Third, the possibility of systematic deviations between the model and data were examined in more detail (, bottom rows). In 11 of the 12 preparations examined, the model did not systematically overpredict or under-predict any of the three statistics examined. In one preparation (), the model over-predicted the frequency of large firing patterns but not small ones, and the over-prediction grew systematically with size of the firing pattern. Thus, although the results were not entirely consistent across data sets, systematic deviations could not explain the failures of the model in all data sets.

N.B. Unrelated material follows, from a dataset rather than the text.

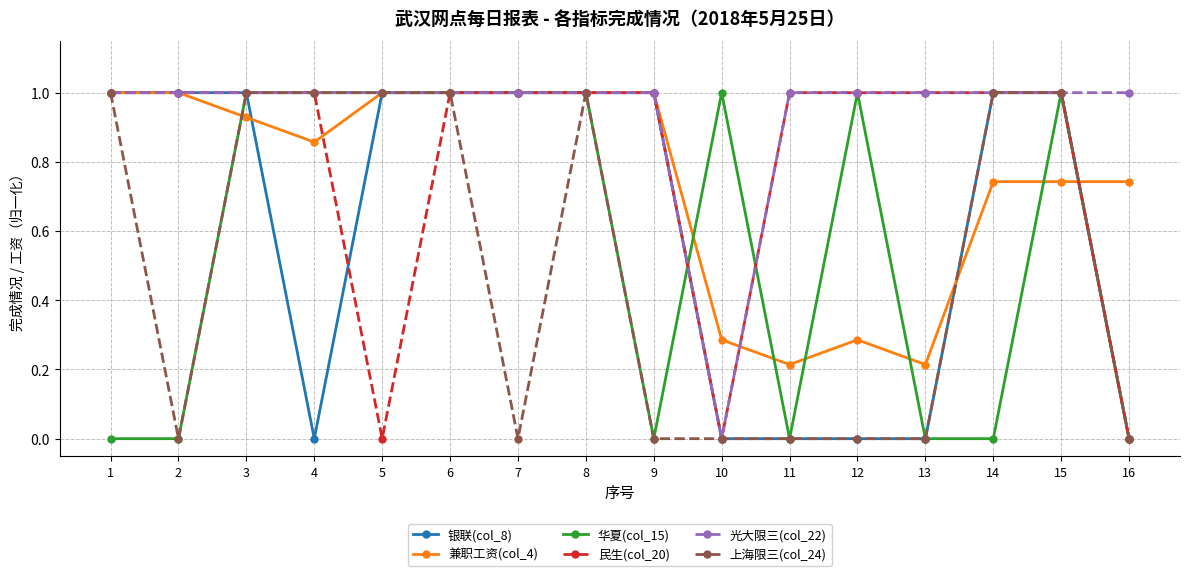

What is the spread (max minus min) of values at 1?

1.0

Finally, a potential source of the discrepancy between data and model is an implicit assumption that was made about the temporal structure of the data: that the sequential time samples from the recording are independent observations. This assumption does not take into account interactions over time in the firing of cells. A notable temporal interaction is action potential refractoriness, which reduces the probability that a neuron will generate a spike for a period of several milliseconds after the occurrence of a spike. For temporal interactions to have a significant effect on the results, the distribution of firing statistics must depend substantially on the pattern of activity in preceding time samples. To test this, time samples were divided into two groups: those for which the preceding time sample contained more than the median number of neurons firing, and those for which the preceding time sample contained fewer than the median. Each of the three statistics was then examined separately for the two groups of firing patterns. The effect of the preceding time sample was large. For example, in the preparation in , the Kullback-Leibler divergence between the full distribution of numbers of neurons firing and the group with high and low preceding firing was 1.74e-4 and 1.30e-4 bits/neuron respectively. These values represent 2.4% and 3.2% of the magnitude of the departures from statistical independence in the data, respectively. Similar departures were observed for the other statistics examined. Thus, the effect of temporal interactions on the measured firing pattern statistics was potentially large enough to account for the observed failures of the model.